A short while after Chip’s visit, Dan learned that a neighboring forty acres of neglected farmland was to come up for sale. It was only three quarters of a mile down the road from their place. Late one evening Dan and Mary were talking in the kitchen. They thought Calley was asleep.

“I know honey, but that money we had set aside for Calley’s education.”

“Well, maybe by the time she’s ready, in a couple of years, we could make it up?” offered Dan.

“Don’t count on that.”

“I’m not saying we give it to him. I say we loan it to him. We could even set it up so that he makes the payments directly to Calley.”

She looked at her husband intensely. He looked down at his hands.

“You want him to have what you have, don’t you?”

“Is there anything wrong with that? I want them both to have what we have, but only if that’s what they want.”

She laughed.

“I can see it now. I’ll be competing at the markets with my own children.”

“You always say you’ve got more customers for our stuff than we want to grow for.”

“That’s for sure. But I think we owe it to Calley to get her in on this conversation. I’m not against the idea. I just want to be fair.”

Calley walked into the conversation she’d been overhearing.

“I think it’s a great idea. I’m all for it.” Then she spoke of her own dreams and reservations.

Dan watched his daughter as she spoke and he thanked his lucky stars for the farm that had given him and given him and given him. And just as that idea of a portable greenhouse had given him a way of seeing possible connections, this moment with his family had allowed him to dream about new layers of fertility and continuity. He smiled thinking about helping his daughter and son with their dreams and how they in turn would help their own future children. And he knew he was a most fortunate man.

FROSTING IN THE FORMULA

Their farm was small by most standards, but it was large enough for them. And, just as important, it was large enough for us, all of us. Instead of an ever dwindling and weakening landscape of a few thousand monolithic corporate farms, we are better served by millions of small, diverse, independent fertile family farms. And the more farms we have, the greater the opportunity of success for each.

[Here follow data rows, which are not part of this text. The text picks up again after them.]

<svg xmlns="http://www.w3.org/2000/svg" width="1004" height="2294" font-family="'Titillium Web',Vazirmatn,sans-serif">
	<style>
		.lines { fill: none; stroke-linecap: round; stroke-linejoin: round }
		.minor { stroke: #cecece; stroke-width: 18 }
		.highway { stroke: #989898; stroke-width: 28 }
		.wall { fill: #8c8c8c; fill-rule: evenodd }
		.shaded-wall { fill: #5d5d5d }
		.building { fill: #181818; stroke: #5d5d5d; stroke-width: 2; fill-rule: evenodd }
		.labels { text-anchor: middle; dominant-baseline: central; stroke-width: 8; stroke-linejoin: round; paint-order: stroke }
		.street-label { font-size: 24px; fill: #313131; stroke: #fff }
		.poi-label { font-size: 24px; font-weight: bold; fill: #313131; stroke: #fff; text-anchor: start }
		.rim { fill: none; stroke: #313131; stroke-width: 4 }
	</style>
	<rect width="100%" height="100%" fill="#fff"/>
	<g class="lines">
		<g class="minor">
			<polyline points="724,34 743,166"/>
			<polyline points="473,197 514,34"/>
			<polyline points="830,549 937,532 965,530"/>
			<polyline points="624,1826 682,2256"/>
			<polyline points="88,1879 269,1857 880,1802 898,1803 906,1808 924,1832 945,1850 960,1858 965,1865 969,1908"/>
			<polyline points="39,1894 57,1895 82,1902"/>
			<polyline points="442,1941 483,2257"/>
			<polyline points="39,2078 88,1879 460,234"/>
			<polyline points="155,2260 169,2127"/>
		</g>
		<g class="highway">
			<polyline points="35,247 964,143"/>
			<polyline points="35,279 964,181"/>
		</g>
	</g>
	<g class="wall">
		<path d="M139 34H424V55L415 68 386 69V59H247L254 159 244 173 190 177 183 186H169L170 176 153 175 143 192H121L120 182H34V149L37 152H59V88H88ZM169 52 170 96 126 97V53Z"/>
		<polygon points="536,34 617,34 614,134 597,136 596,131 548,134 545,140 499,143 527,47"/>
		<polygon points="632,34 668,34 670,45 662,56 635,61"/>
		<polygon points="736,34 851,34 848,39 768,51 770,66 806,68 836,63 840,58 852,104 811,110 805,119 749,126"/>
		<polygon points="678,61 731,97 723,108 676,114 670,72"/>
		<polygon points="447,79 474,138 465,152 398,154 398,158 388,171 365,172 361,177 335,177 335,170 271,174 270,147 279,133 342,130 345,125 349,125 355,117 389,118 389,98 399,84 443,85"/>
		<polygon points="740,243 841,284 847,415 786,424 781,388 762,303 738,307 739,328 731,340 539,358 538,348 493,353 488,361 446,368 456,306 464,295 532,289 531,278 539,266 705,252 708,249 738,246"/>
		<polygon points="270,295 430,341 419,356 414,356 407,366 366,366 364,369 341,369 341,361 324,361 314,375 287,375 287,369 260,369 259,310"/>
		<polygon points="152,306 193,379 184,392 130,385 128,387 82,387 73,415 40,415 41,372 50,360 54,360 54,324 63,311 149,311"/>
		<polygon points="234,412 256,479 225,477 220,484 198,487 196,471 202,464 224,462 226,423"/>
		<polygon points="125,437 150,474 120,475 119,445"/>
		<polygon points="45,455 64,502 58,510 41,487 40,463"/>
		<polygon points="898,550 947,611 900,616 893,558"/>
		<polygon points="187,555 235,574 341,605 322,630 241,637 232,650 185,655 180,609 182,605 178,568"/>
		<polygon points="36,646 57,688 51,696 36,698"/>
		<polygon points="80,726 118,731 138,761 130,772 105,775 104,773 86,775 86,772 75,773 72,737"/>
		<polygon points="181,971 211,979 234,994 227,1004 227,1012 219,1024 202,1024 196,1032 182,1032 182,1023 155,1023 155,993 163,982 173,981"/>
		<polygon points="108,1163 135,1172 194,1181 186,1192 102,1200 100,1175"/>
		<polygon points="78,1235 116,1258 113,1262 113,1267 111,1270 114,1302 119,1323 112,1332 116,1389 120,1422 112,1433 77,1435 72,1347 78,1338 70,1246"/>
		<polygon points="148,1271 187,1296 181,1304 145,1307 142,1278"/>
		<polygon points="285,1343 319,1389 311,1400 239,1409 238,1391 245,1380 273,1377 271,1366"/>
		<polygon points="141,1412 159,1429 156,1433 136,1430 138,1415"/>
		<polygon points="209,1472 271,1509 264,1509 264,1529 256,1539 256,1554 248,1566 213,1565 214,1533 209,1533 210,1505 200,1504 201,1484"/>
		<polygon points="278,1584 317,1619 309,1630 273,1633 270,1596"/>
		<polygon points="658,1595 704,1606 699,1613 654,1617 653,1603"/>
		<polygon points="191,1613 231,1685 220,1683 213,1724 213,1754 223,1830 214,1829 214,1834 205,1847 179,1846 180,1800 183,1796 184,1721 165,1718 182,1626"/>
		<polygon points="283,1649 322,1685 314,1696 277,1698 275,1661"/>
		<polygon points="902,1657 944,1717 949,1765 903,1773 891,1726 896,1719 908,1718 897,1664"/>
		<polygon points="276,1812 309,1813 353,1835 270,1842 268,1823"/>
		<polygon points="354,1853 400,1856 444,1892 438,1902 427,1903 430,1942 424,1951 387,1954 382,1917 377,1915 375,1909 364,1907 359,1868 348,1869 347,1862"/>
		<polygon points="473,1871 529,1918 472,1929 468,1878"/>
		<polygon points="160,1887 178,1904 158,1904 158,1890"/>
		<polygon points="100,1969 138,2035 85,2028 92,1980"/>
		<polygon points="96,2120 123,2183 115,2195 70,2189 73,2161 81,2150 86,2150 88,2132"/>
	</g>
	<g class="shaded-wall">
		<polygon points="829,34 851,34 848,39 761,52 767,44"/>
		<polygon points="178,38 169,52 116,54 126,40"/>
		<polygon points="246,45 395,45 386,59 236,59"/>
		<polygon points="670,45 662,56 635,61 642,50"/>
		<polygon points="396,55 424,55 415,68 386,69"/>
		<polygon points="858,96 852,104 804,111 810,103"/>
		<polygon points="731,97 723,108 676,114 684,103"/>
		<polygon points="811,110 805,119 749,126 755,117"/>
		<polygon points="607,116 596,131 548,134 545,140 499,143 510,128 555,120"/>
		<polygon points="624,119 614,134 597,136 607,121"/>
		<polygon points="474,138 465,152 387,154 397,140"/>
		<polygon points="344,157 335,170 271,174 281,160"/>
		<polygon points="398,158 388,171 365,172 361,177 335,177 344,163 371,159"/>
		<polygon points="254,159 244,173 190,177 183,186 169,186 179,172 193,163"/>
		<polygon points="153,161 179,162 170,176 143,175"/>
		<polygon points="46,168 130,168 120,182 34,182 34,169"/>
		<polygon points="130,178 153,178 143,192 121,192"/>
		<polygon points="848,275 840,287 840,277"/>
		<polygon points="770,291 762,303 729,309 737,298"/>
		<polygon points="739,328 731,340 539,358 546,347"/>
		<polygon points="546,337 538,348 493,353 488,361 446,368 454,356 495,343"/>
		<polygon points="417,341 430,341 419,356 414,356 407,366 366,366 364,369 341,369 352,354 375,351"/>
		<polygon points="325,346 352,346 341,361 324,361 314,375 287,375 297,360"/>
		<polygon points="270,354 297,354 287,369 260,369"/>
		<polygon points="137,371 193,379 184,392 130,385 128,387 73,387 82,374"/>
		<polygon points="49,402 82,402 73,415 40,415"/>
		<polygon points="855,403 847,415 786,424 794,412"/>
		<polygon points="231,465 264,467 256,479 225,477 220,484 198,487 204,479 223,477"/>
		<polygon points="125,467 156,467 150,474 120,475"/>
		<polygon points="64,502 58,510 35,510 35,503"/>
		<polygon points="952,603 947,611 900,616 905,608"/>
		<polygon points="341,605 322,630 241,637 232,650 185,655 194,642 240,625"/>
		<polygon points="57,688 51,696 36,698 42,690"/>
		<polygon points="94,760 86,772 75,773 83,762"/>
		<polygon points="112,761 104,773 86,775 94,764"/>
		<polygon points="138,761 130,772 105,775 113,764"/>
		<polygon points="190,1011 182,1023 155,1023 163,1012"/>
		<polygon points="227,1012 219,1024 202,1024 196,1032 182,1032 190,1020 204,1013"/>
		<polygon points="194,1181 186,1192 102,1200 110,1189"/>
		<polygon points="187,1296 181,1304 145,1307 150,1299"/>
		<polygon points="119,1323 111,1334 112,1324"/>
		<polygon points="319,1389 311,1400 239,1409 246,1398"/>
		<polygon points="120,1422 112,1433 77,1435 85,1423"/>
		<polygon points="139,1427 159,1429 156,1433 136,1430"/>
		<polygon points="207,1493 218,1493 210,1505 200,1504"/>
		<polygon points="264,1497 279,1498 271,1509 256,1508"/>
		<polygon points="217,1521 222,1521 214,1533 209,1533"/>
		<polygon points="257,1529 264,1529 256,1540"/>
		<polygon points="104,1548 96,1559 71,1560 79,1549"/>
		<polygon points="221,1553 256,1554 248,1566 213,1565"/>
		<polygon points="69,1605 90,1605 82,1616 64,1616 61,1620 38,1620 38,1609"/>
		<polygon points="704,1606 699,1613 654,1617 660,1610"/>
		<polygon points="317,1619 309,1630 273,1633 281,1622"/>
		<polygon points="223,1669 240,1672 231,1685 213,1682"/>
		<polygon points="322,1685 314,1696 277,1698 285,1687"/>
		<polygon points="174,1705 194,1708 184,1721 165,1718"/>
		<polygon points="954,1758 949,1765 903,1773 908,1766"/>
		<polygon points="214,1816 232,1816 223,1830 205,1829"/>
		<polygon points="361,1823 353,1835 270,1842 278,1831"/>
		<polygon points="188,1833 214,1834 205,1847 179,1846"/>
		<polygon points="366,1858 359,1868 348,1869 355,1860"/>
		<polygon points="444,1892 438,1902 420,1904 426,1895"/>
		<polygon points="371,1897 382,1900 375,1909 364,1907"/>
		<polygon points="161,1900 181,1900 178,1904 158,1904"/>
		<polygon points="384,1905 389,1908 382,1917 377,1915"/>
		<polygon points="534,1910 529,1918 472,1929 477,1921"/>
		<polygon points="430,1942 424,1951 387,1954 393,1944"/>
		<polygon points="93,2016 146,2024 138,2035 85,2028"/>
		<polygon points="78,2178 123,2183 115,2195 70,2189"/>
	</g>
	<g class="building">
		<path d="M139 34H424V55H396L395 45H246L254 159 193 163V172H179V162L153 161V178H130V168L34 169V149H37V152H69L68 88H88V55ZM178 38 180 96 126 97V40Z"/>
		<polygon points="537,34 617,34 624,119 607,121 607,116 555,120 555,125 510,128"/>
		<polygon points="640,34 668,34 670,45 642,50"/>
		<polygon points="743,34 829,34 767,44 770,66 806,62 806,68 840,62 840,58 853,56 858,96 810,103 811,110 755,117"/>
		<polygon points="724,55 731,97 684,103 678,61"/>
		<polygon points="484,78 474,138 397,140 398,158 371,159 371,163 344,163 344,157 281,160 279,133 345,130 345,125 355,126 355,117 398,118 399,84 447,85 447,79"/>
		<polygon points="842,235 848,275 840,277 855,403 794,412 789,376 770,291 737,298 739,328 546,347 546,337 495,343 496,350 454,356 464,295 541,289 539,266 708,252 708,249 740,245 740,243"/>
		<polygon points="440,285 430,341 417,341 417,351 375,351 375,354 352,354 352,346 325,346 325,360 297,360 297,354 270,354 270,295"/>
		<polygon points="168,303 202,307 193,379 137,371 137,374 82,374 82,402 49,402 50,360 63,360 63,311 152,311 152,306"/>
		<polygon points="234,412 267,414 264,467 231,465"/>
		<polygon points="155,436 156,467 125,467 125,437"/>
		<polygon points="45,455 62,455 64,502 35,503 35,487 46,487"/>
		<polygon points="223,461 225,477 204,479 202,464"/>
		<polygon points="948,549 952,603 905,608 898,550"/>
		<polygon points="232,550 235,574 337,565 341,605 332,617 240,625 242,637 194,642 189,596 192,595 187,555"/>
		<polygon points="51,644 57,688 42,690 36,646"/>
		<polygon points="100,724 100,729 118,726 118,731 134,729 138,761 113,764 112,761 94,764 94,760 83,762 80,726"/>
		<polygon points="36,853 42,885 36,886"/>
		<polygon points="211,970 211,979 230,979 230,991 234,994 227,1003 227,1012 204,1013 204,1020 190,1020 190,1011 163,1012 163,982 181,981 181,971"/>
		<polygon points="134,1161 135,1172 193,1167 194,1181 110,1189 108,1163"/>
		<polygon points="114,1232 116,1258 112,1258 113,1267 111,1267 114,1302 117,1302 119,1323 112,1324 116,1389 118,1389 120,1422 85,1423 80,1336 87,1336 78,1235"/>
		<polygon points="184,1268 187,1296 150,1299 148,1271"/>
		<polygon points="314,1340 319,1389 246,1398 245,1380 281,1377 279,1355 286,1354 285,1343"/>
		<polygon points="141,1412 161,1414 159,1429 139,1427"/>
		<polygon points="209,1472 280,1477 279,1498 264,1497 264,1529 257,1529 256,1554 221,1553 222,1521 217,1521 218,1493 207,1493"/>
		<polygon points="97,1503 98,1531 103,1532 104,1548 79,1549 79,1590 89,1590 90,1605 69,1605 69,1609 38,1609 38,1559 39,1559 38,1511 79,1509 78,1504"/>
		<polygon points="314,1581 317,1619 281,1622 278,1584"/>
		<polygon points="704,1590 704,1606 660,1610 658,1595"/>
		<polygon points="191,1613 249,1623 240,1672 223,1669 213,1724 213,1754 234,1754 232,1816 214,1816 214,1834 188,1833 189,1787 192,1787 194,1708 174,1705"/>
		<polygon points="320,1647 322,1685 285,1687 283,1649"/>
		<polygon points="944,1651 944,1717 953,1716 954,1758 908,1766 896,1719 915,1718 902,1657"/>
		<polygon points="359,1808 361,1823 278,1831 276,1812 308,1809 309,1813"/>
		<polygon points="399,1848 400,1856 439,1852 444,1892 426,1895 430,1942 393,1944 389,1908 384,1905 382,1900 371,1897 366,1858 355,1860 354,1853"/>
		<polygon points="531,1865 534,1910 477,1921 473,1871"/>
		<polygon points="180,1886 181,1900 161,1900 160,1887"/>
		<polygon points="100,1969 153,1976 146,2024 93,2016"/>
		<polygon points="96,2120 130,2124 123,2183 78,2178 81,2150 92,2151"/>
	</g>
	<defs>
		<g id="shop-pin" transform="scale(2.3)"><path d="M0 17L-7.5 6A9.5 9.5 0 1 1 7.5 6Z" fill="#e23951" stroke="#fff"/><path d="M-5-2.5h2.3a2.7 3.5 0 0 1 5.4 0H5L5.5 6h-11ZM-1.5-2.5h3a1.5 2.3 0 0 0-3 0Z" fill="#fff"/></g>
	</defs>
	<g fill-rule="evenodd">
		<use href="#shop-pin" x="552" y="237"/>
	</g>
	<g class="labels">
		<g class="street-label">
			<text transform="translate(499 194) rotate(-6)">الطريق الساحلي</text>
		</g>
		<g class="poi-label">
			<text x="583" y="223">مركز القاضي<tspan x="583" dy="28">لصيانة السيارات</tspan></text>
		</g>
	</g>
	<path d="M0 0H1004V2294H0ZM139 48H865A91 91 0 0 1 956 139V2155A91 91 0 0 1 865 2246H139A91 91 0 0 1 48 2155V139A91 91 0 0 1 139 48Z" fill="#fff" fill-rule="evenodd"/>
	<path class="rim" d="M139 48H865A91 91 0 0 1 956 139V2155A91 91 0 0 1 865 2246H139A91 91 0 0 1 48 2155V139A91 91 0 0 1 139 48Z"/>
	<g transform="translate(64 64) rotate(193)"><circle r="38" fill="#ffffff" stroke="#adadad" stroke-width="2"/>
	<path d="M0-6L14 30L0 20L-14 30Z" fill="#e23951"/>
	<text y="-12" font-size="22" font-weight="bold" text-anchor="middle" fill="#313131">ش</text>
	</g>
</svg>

The landscape would heal, the countryside would welcome the return of vibrant small farm communities, the economy would strengthen, our capacity to feed people would increase in quantity and health, the immune systems of an ever growing number of people would improve, the governments would move offshore, the moral base would once again rise up from the truths of actual working, and the ranks of the hungry would shrink day by day.

I scratch my head and I think and wonder but I cannot come up with any social model to compete with the small farm. It is our hope. So we must keep saying it, working towards it, embracing it, keeping it alive. The small farm is the answer.

It is the steady drip which eventually drills through the rock. We need to maintain the steady drip. We must never give up working to drill through that rock. In our case, for the true farmer, the drip is more like an incessant drum beat; small, soft and in the background. And the rock is harder to describe or define: it may be the mistaken social notion of what constitutes correct order.

I suspect most people have no collective notion of what constitutes correct order these days. Religions cannot agree. Judges cannot agree. Government cannot govern. The marketplace has become the handmaiden of a corporate communism. And they search for a new pill or gizmo to get us through the day.

But those in the fields, barns, sheds, woods, they know there is a correct order. They know that independent human-scaled enterprise, most specifically the family farms, when gathered together side by side offer the best, lasting, fertile, regenerative hope for the planet and for humankind.